Page-level text extractions
»»
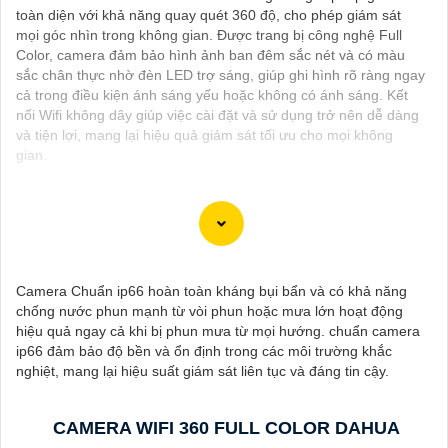
toàn diện với khả năng quay quét 360 độ, cho phép giám sát
mọi góc nhìn trong không gian. Được trang bị công nghệ Full
Color, camera đảm bảo hình ảnh ban đêm sắc nét và có màu
sắc chân thực nhờ đèn LED trợ sáng, giúp ghi hình rõ ràng ngay
cả trong điều kiện ánh sáng yếu hoặc không có ánh sáng. Kết
nối Wifi không dây giúp việc cài đặt và sử dụng trở nên dễ dàng
và tiện lợi, mang lại hiệu quả giám sát tối ưu cho mọi không
gian.
Dạ chắc chắn, đây là tư vấn của tôi về Camera Dahua chính
hãng giá rẻ và chất lượng:
Camera Chuẩn ip66 hoàn toàn kháng bụi bẩn và có khả năng
1:
Camera Dahua là một thương hiệu nổi tiếng về sản phẩm an
chống nước phun mạnh từ vòi phun hoặc mưa lớn hoạt động
ninh và giám sát.⚒
2:
Để Hoàn toàn tin cậy mua Camera Dahua
hiệu quả ngay cả khi bị phun mưa từ mọi hướng. chuẩn camera
chính hãng, bạn nên mua từ các cửa hàng uy tín hoặc các đại lý
ip66 đảm bảo độ bền và ổn định trong các môi trường khắc
chính thức của Dahua.☄️
3:
Mức giá của Camera Dahua có thể
nghiệt, mang lại hiệu suất giám sát liên tục và đáng tin cậy.
thay đổi tùy vào model và chức năng của camera. Bạn nên tìm
hiểu kỹ trước khi đầu tư.🎖️
4:
Chất lượng của Camera Dahua
được đánh giá cao với độ phân giải cao, tính năng thông minh
CAMERA WIFI 360 FULL COLOR DAHUA
và độ tin cậy.💖
5:
Nếu bạn muốn tìm camera Dahua giá rẻ, bạn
««
To do
Copy the lines above that hold the word "lượng".

Output of the exercise
hãng giá rẻ và chất lượng:
Chất lượng của Camera Dahua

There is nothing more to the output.